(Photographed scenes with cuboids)
──────────

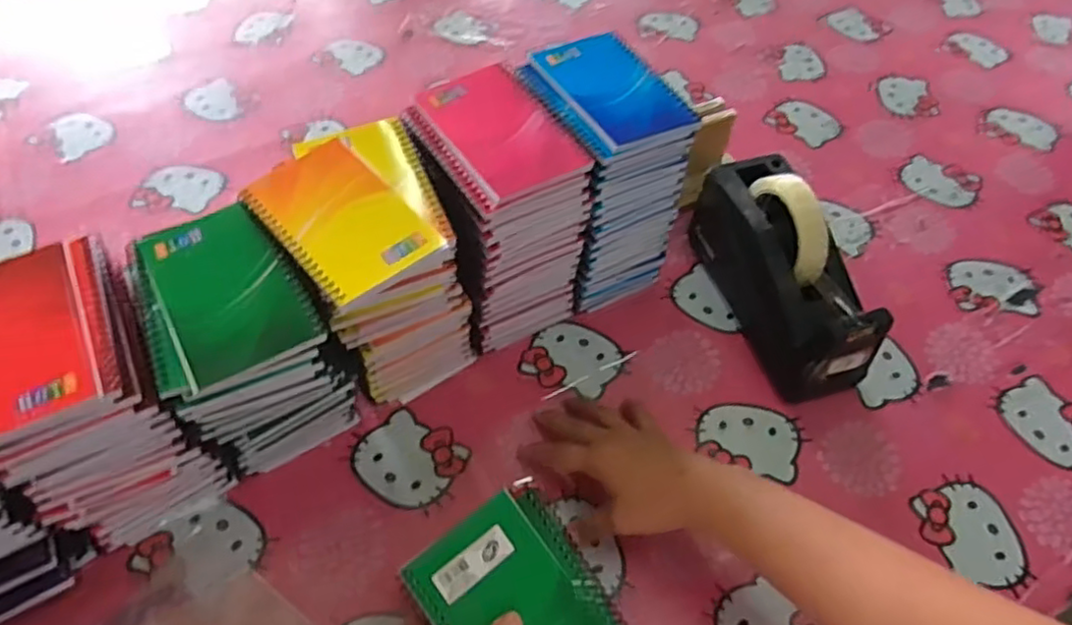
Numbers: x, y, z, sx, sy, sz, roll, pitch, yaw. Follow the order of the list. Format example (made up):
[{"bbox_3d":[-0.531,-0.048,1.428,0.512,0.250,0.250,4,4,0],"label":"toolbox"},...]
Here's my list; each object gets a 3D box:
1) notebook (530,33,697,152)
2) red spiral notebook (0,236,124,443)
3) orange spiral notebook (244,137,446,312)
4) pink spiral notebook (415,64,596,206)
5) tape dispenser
[{"bbox_3d":[0.059,-0.177,0.527,0.081,0.013,0.129,-24,58,-19],"label":"notebook"},{"bbox_3d":[-0.306,0.015,0.397,0.095,0.014,0.127,-24,58,-19],"label":"red spiral notebook"},{"bbox_3d":[-0.130,-0.063,0.443,0.082,0.010,0.126,-37,63,-26],"label":"orange spiral notebook"},{"bbox_3d":[-0.026,-0.135,0.495,0.084,0.013,0.129,-25,59,-19],"label":"pink spiral notebook"},{"bbox_3d":[0.216,-0.041,0.575,0.076,0.125,0.200,-13,56,-12],"label":"tape dispenser"}]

──────────

Go through the entries and copy every line with "list".

Result of the exercise:
Numbers: x, y, z, sx, sy, sz, roll, pitch, yaw. Follow the order of the list. Format example (made up):
Here's my list; each object gets a 3D box:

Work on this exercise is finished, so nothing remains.